■ REQUIRED WORK: Return every line of the listing below without any changes, leaving out the pictures.

■ INPUT RECORDS:
------------------------------------

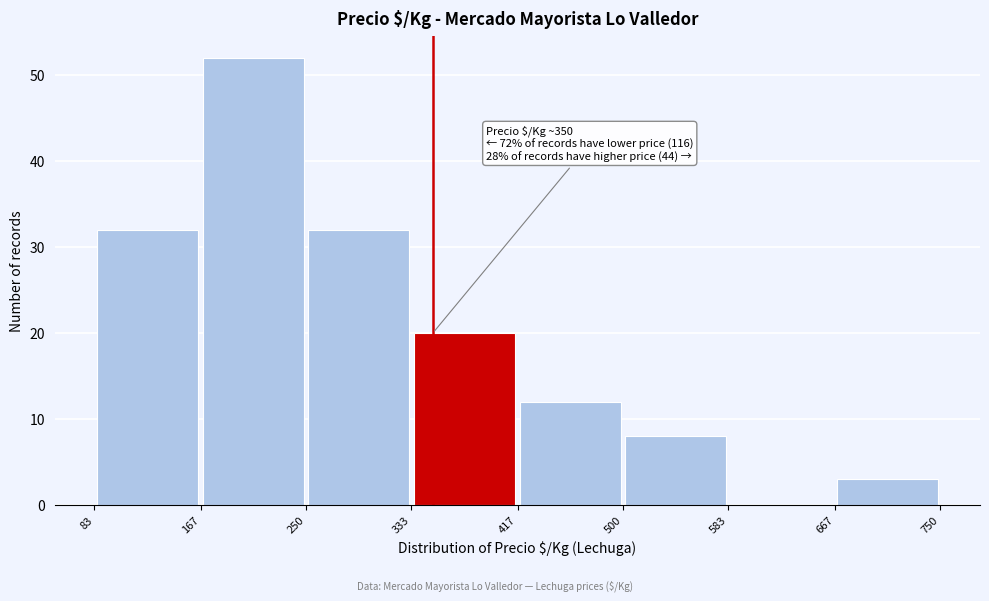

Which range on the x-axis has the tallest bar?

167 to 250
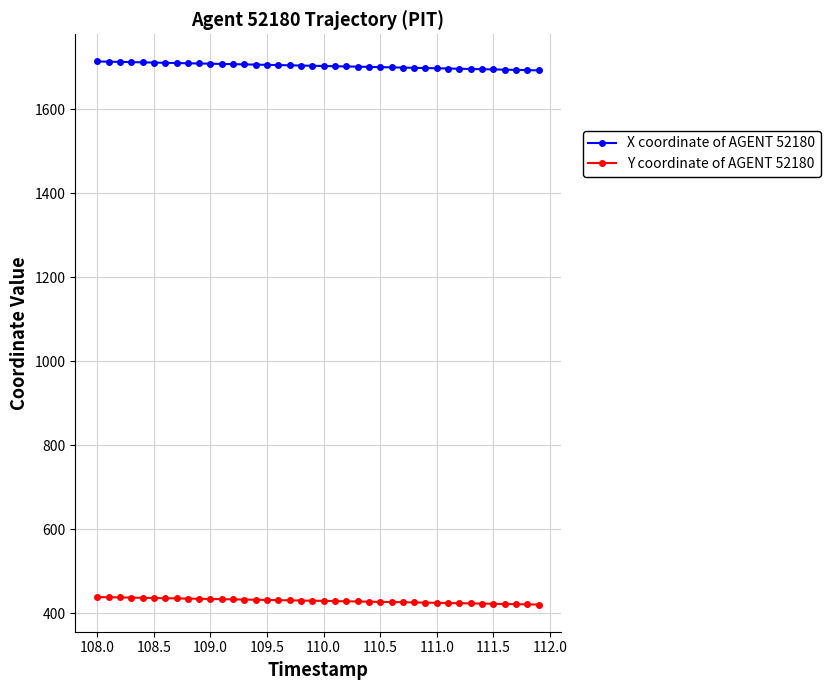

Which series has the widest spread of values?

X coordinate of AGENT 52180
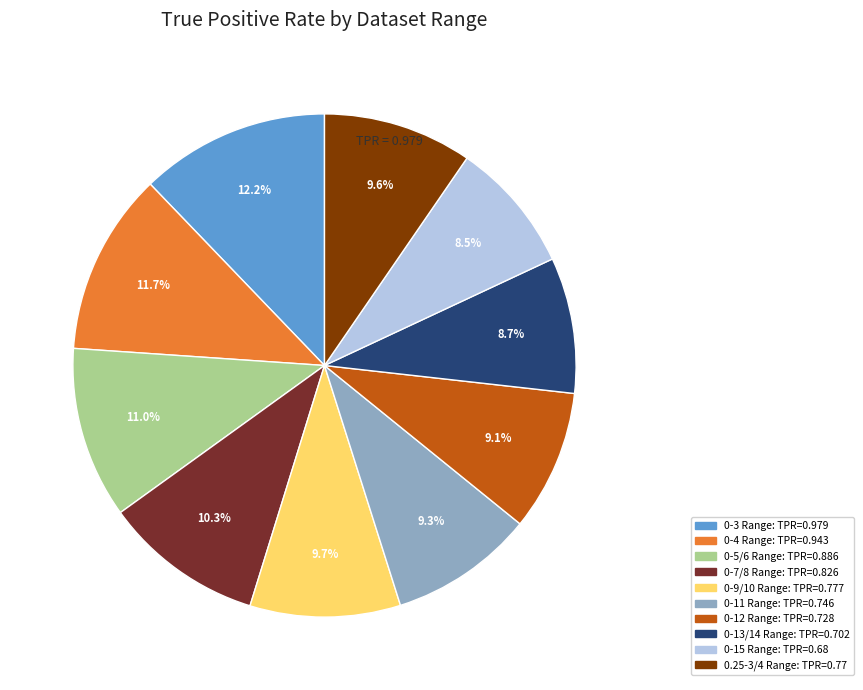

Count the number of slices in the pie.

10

------------------------------------

■ EXERCISE SOLUTION:
Which range on the x-axis has the tallest bar?

167 to 250

Which series has the widest spread of values?

X coordinate of AGENT 52180

Count the number of slices in the pie.

10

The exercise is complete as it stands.